Another perennial problem is domestic drainage. There are numerous drains under the green taking run off from septic tanks and treatment plants into the beck. Some of these are ancient and some are shallow and some are prone to blockage. Many are uncharted. The problem is exacerbated by surface water run-off, springs and underground run off from soakaways and land drains. The Council is considering affordable ways in which to tackle this problem. Residents are reminded that it is their responsibility to keep their own drains in good working order.
A group of residents have constituted themselves as ‘Play Stillingfleet’ with the objective of improving community activities and play facilities. Extensive enquiries have been made by the Parish Council to find a suitable plot of land for a play area.

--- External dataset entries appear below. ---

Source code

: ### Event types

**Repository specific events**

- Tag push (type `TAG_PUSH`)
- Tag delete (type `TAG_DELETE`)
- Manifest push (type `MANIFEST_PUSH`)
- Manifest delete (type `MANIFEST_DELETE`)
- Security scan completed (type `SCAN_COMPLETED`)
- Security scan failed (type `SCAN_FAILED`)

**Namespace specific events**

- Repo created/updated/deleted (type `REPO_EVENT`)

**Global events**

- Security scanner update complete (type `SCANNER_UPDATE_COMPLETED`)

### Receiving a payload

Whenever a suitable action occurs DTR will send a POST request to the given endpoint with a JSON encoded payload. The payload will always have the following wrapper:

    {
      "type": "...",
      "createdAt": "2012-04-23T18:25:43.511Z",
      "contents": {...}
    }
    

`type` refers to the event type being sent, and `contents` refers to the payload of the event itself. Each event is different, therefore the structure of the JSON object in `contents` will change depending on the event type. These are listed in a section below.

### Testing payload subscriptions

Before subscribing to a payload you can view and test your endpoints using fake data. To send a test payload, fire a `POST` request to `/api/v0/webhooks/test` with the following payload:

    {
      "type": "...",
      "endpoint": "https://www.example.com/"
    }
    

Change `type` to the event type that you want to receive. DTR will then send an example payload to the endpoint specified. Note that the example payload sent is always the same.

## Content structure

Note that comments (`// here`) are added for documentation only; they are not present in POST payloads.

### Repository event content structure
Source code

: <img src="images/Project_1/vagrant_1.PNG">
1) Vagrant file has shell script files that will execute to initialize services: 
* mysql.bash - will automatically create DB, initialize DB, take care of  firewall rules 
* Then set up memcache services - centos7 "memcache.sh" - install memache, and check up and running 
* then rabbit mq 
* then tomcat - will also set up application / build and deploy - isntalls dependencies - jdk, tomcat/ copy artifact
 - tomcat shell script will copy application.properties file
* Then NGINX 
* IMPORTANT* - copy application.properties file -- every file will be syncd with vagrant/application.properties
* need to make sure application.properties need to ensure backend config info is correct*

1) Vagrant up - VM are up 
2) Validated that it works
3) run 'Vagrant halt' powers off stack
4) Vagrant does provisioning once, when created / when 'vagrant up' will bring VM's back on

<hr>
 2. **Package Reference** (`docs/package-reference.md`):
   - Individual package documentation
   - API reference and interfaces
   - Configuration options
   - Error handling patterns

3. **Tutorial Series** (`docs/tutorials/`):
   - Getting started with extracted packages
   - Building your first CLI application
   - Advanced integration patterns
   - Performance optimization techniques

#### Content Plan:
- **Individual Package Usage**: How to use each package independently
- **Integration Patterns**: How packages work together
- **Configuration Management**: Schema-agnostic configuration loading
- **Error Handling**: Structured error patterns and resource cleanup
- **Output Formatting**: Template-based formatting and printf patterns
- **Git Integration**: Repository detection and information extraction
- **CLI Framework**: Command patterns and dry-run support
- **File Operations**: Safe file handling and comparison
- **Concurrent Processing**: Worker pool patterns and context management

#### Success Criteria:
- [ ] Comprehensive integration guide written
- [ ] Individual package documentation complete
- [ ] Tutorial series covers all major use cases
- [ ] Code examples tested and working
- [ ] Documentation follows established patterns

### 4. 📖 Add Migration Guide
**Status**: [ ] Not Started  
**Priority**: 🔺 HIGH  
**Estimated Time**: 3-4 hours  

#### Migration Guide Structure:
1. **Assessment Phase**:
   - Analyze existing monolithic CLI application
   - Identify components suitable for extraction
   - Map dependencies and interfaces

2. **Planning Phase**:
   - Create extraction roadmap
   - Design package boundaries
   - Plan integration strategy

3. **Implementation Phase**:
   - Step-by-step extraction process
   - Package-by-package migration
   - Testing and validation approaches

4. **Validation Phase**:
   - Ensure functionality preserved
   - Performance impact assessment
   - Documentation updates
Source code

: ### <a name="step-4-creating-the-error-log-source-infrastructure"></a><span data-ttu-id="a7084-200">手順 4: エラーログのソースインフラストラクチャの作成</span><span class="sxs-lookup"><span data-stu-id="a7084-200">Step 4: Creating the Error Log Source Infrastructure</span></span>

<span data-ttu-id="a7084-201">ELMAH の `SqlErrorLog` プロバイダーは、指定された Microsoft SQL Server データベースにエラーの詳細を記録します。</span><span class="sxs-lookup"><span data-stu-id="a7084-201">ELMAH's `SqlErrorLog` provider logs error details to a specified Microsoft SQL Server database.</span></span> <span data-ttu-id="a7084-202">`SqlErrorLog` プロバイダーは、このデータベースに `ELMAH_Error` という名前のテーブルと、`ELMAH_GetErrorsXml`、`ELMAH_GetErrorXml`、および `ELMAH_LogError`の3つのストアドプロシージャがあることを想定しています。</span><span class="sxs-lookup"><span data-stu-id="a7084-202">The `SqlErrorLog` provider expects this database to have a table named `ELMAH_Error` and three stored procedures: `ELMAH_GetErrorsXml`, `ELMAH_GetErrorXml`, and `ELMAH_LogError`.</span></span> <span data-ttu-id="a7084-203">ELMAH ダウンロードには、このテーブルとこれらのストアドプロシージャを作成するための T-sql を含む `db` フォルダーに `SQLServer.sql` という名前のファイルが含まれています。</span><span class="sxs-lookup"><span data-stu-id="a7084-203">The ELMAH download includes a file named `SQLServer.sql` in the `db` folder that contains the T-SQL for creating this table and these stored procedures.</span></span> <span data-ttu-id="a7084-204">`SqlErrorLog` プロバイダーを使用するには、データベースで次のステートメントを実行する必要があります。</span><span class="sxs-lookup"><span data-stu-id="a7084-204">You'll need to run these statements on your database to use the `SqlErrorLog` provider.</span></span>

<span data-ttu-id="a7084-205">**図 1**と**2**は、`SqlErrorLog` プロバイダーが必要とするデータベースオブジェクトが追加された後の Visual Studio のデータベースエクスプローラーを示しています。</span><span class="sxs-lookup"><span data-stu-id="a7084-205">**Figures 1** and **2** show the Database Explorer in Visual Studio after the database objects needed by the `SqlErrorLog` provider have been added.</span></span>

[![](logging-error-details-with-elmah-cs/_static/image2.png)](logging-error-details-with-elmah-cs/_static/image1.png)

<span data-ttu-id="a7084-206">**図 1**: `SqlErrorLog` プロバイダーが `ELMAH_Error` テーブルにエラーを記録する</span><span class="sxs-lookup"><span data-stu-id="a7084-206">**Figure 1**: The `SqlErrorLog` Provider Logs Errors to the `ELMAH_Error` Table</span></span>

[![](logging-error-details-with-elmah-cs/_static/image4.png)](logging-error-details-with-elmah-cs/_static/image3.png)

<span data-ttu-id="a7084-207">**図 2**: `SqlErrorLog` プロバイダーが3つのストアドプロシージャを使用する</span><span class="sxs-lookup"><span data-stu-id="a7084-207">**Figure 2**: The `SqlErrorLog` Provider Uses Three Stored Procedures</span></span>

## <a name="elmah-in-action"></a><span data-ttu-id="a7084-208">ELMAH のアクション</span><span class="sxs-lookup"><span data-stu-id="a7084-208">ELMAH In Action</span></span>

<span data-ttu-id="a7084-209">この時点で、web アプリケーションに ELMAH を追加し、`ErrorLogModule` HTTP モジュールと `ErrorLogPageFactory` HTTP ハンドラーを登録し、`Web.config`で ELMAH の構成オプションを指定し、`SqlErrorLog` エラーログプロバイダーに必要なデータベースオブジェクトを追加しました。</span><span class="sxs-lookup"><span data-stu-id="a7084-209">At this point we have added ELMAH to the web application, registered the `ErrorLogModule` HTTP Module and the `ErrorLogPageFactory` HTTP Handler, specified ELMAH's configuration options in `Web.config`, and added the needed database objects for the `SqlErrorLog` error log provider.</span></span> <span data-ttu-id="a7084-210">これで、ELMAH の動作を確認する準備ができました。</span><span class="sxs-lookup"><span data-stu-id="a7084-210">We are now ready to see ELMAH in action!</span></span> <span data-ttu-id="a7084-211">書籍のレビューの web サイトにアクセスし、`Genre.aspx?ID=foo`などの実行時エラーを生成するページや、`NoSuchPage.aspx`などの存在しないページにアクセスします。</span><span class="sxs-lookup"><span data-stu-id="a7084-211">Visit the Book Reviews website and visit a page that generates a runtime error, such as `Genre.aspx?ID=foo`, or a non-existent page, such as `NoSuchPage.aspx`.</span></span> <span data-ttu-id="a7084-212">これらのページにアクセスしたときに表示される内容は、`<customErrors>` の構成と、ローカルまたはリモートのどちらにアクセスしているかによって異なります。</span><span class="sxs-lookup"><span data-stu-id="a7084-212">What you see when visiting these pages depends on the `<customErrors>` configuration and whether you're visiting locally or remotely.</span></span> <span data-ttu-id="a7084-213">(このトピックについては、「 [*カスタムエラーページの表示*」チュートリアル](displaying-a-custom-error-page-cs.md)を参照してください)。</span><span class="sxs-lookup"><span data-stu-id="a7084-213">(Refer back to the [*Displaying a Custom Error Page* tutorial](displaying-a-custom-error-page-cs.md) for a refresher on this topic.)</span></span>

The council considered the possibility of placing play equipment on the green but, after extensive consultations and a questionnaire to every household, the council voted to oppose such a step. The council supports the continuing search for a play area elsewhere in the village. Play Stillingfleet has also been a key player in raising money and enthusiasm for a defibrillator which will soon be installed on the village hall.
The village now has an optic fibre connection through to Escrick which means that a high speed internet connection is theoretically available to almost all inhabitants.
The Charity Field:
The Parish Council is the trustee of a charity which owns a field. The rent from letting that field is to be used for charitable purposes for the benefit of the inhabitants of Stillingfleet for which provision is not made out of public funds.
The Parish Council now has its own website www.stillingfleetparishcouncil.org It now contains a lot of information about the parish council and our proceedings, but we are also taking steps to keep it up to date
The Parish Council is not responsible for the administration of the Church yard. (That is the responsibility of the Parochial Church Council). However, the Parish Council does currently contribute to the cost of upkeep of the churchyard and cemetery.
The Parish Council welcomes suggestions to improve facilities in the village (starting with a thriving pub), but resident groups and individuals are also encouraged to take the initiative with their own projects to improve community life.
Finally, my thanks to Hannah Breheney (our clerk until 1st February 2018), to Ruth Swales (our current clerk) and to all my fellow councillors for their help and good humour over the past year.